§ **JOB**:
From the data that follows, print exactly the lines starting at the one containing "(PSOL), o país" and ending at the one containing "Marcelo Brandt/G1"; include both of them and nothing more.

§ **SUPPLIED DATA**:
━━━━━━

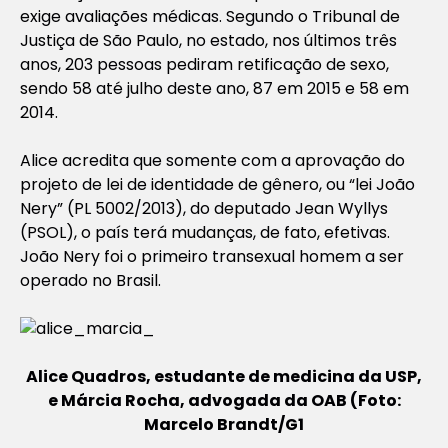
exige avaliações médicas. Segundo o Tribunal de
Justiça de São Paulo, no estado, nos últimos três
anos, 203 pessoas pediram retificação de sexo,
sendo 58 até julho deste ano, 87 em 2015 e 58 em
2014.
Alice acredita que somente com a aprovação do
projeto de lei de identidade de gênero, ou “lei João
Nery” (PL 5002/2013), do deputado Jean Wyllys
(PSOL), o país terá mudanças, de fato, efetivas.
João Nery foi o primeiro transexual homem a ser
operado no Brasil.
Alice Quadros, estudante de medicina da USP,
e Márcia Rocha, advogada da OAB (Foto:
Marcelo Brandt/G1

━━━━━━

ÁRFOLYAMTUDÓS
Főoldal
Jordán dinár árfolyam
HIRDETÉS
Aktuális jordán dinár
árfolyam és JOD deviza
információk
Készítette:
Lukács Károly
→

━━━━━━

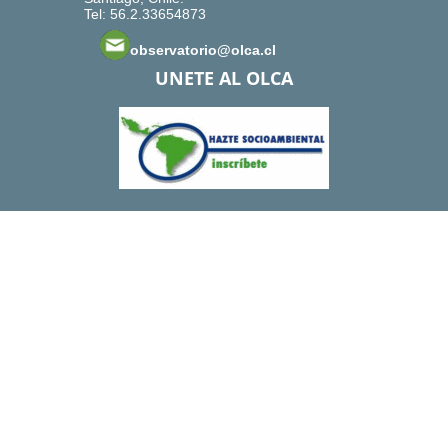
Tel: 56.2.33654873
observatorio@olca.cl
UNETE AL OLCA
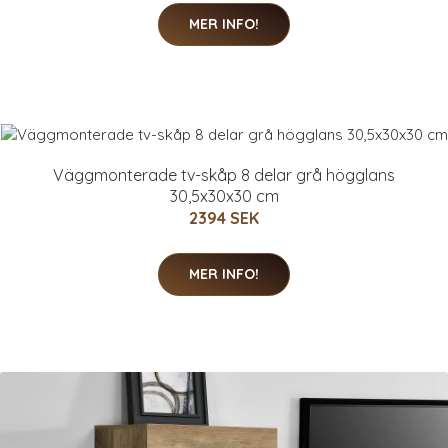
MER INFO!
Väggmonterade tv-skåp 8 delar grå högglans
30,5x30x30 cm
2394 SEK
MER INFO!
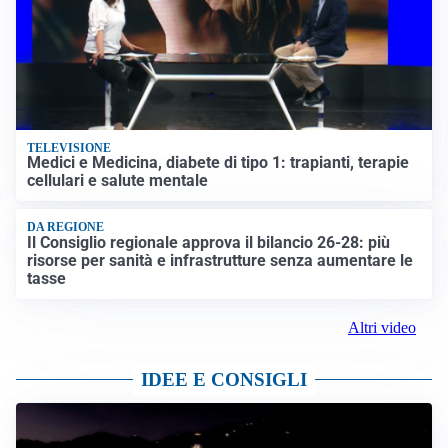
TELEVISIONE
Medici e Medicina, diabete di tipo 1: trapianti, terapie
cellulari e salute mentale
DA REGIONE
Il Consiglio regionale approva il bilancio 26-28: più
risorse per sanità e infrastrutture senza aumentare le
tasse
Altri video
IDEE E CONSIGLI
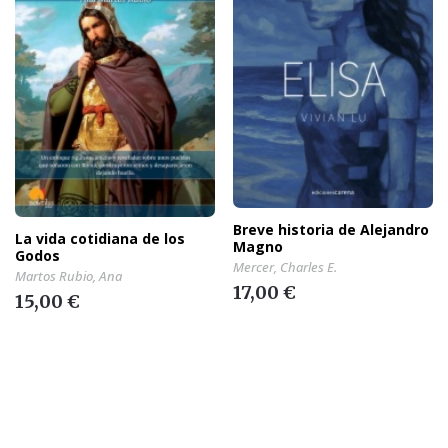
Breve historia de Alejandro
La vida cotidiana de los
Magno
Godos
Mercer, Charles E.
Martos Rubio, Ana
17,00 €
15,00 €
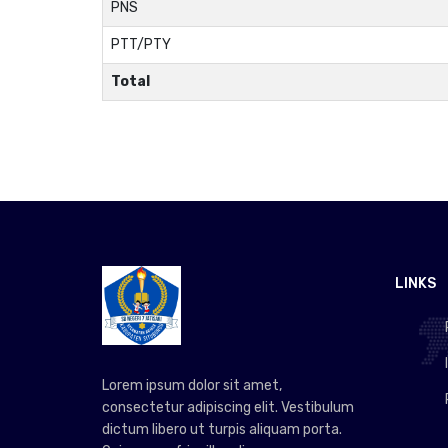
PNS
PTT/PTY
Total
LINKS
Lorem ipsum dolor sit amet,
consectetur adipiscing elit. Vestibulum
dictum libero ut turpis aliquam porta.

━━━━━━

§ **TASK ANSWER**:
(PSOL), o país terá mudanças, de fato, efetivas.
João Nery foi o primeiro transexual homem a ser
operado no Brasil.
Alice Quadros, estudante de medicina da USP,
e Márcia Rocha, advogada da OAB (Foto:
Marcelo Brandt/G1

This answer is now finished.